Stated goal a: Write out the whole post about living with future in-laws verbatim.

Supplied passage:
____

• Would you live with your future in-laws?

    Would you live with your future in-laws?

    Hi zesties, I need some advice!🍋

    As written in the title, and I don’t mean temporary but forever. This situation hasn’t happened yet, but it might in the near future and I want to know any advices / suggestions you have!

    I know many people naturally buy a place for themselves and their significant other when they get married (regardless of bto or resale or condo) and they start a family or live their DINK lives happily ever after. This is also what I thought my future life would be. But I’m recently presented with another option that left me in quite a dilemma🧐

    What if, my future in-laws were to sell their current place and pool together their savings money, plus me and my future husband’s money, to buy a big landed house together and everyone live in one single house together?

    This was recently brought up by my bf’s mom, and when my bf brought it up to me, I was kinda stunned.

____

Excerpted records:
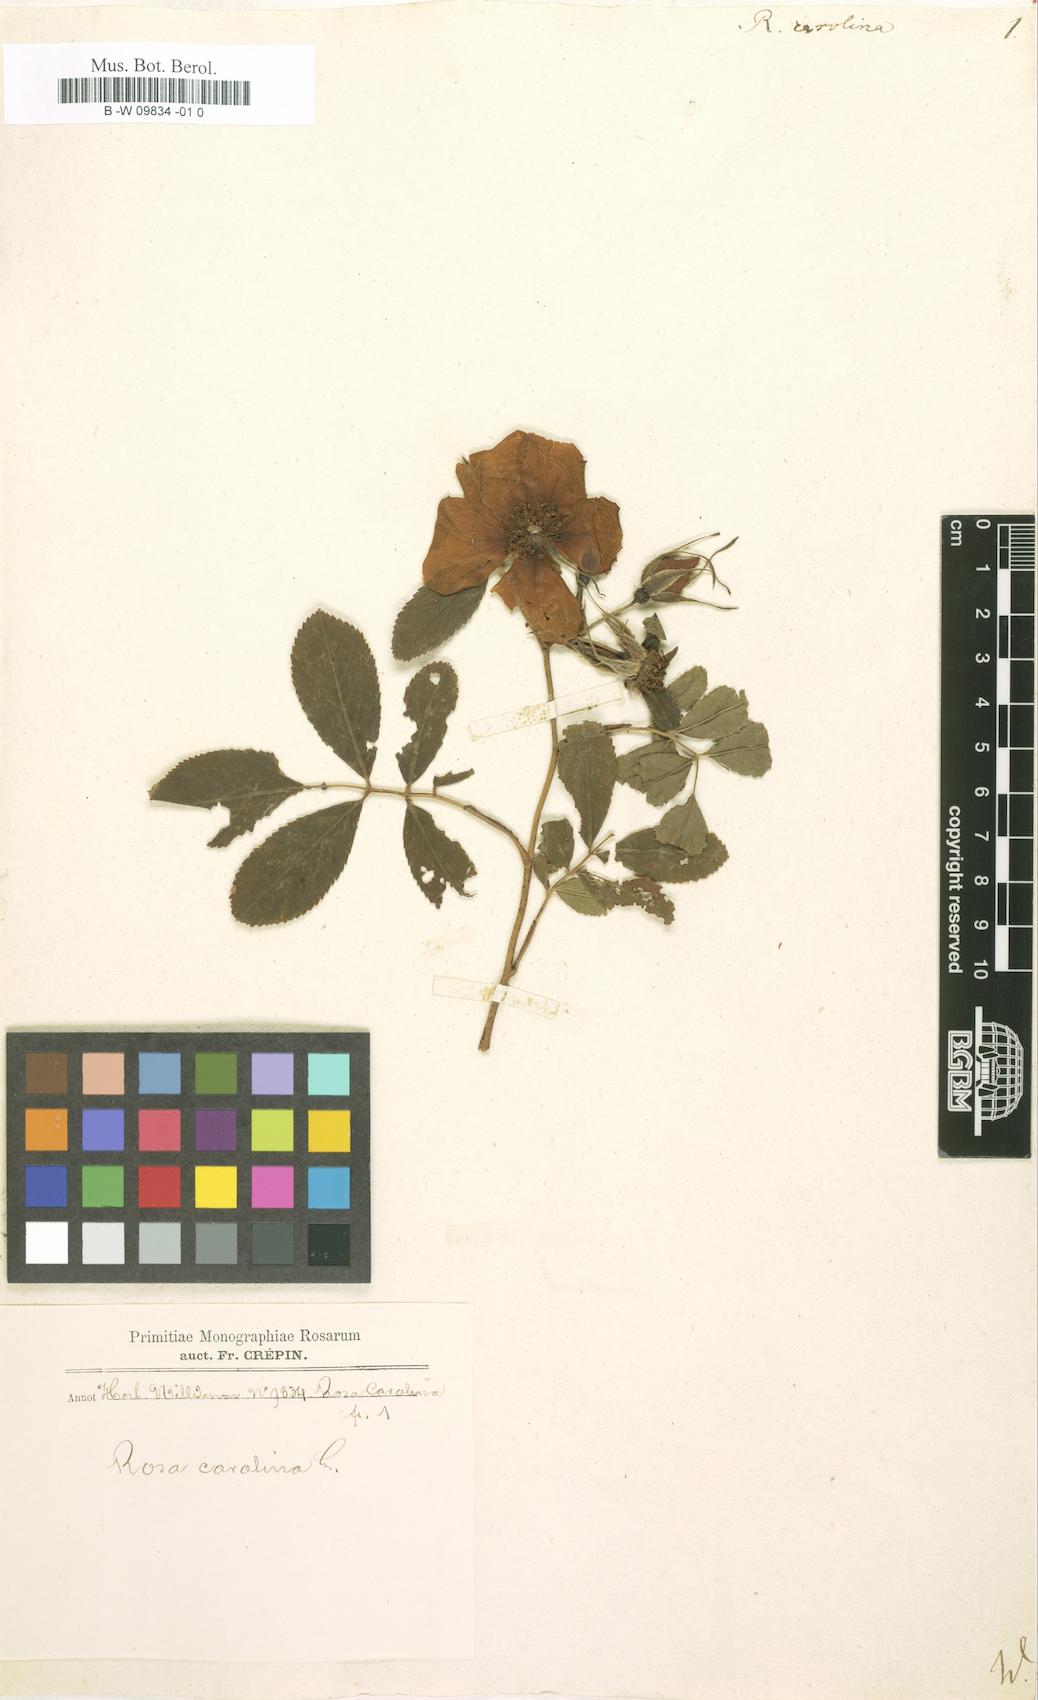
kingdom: Plantae
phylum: Tracheophyta
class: Magnoliopsida
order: Rosales
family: Rosaceae
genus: Rosa
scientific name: Rosa carolina
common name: Pasture rose
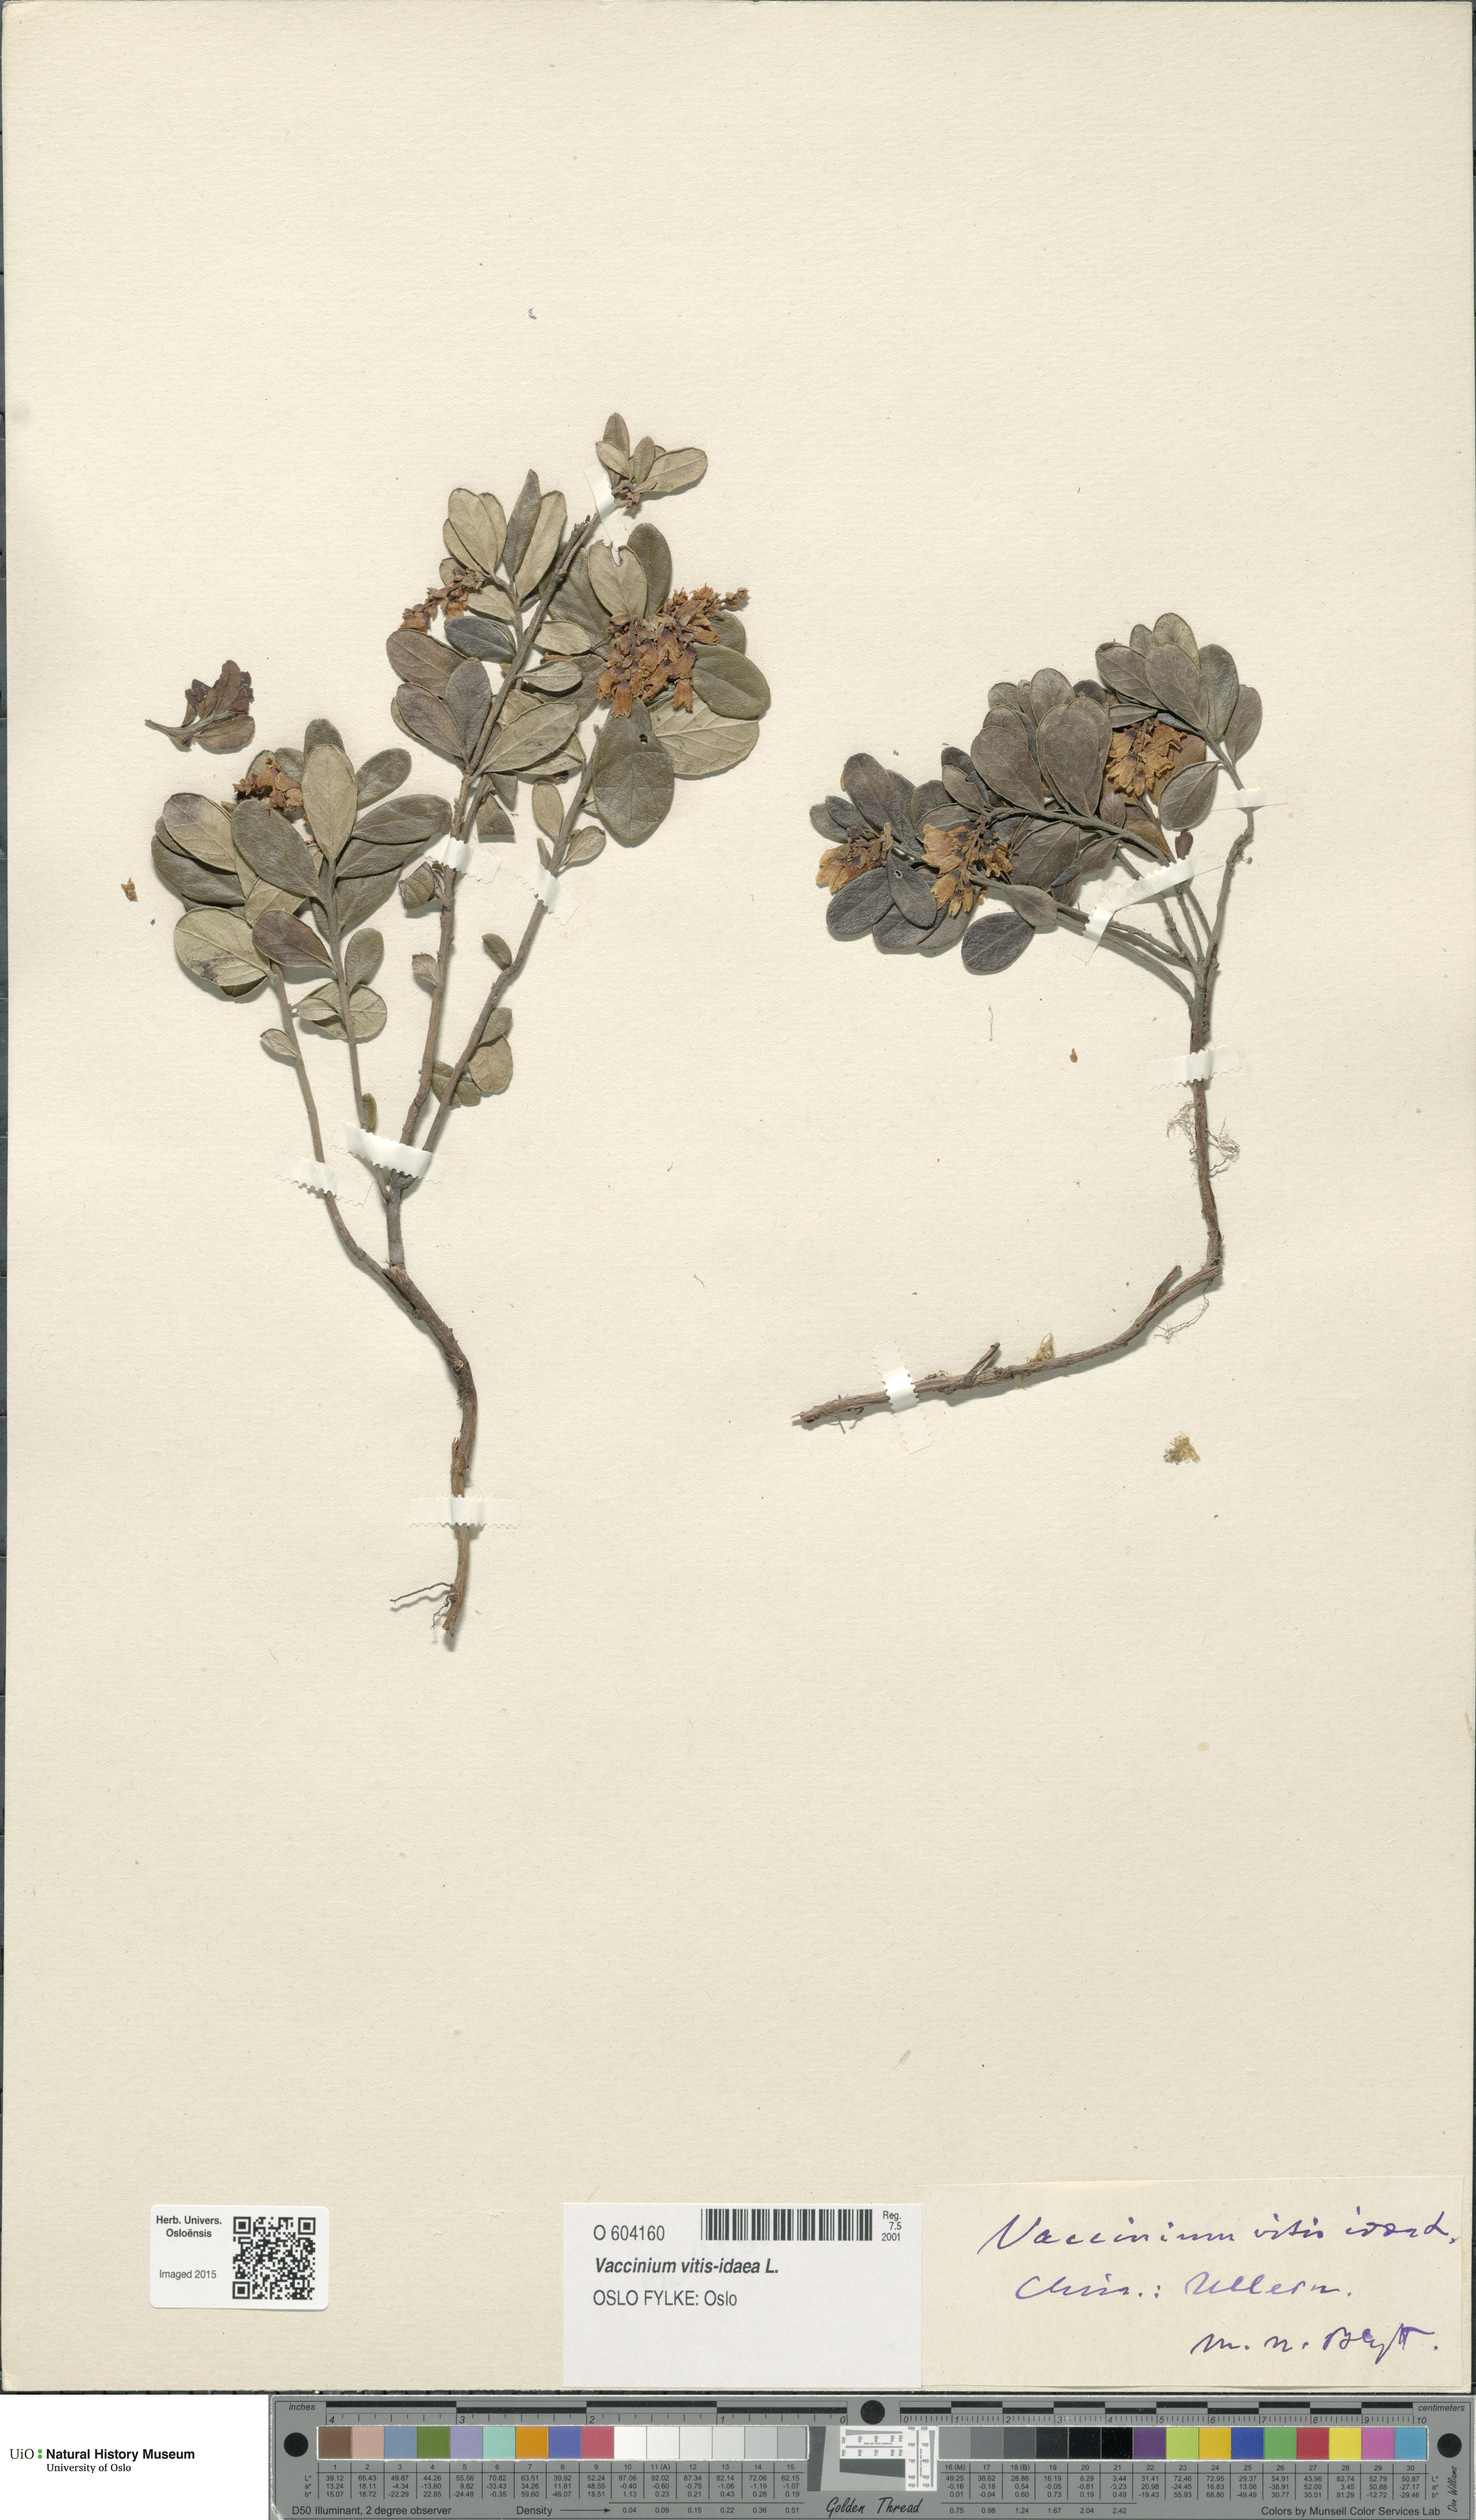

____

Stated goal b: Give again, verbatim, the part of the records that opens with the line containing "order: Rosales" and runs through the end of the records. Leave the pictures out of your answer.

Correct output a:
• Would you live with your future in-laws?

    Would you live with your future in-laws?

    Hi zesties, I need some advice!🍋

    As written in the title, and I don’t mean temporary but forever. This situation hasn’t happened yet, but it might in the near future and I want to know any advices / suggestions you have!

    I know many people naturally buy a place for themselves and their significant other when they get married (regardless of bto or resale or condo) and they start a family or live their DINK lives happily ever after. This is also what I thought my future life would be. But I’m recently presented with another option that left me in quite a dilemma🧐

    What if, my future in-laws were to sell their current place and pool together their savings money, plus me and my future husband’s money, to buy a big landed house together and everyone live in one single house together?

    This was recently brought up by my bf’s mom, and when my bf brought it up to me, I was kinda stunned.

Correct output b:
order: Rosales
family: Rosaceae
genus: Rosa
scientific name: Rosa carolina
common name: Pasture rose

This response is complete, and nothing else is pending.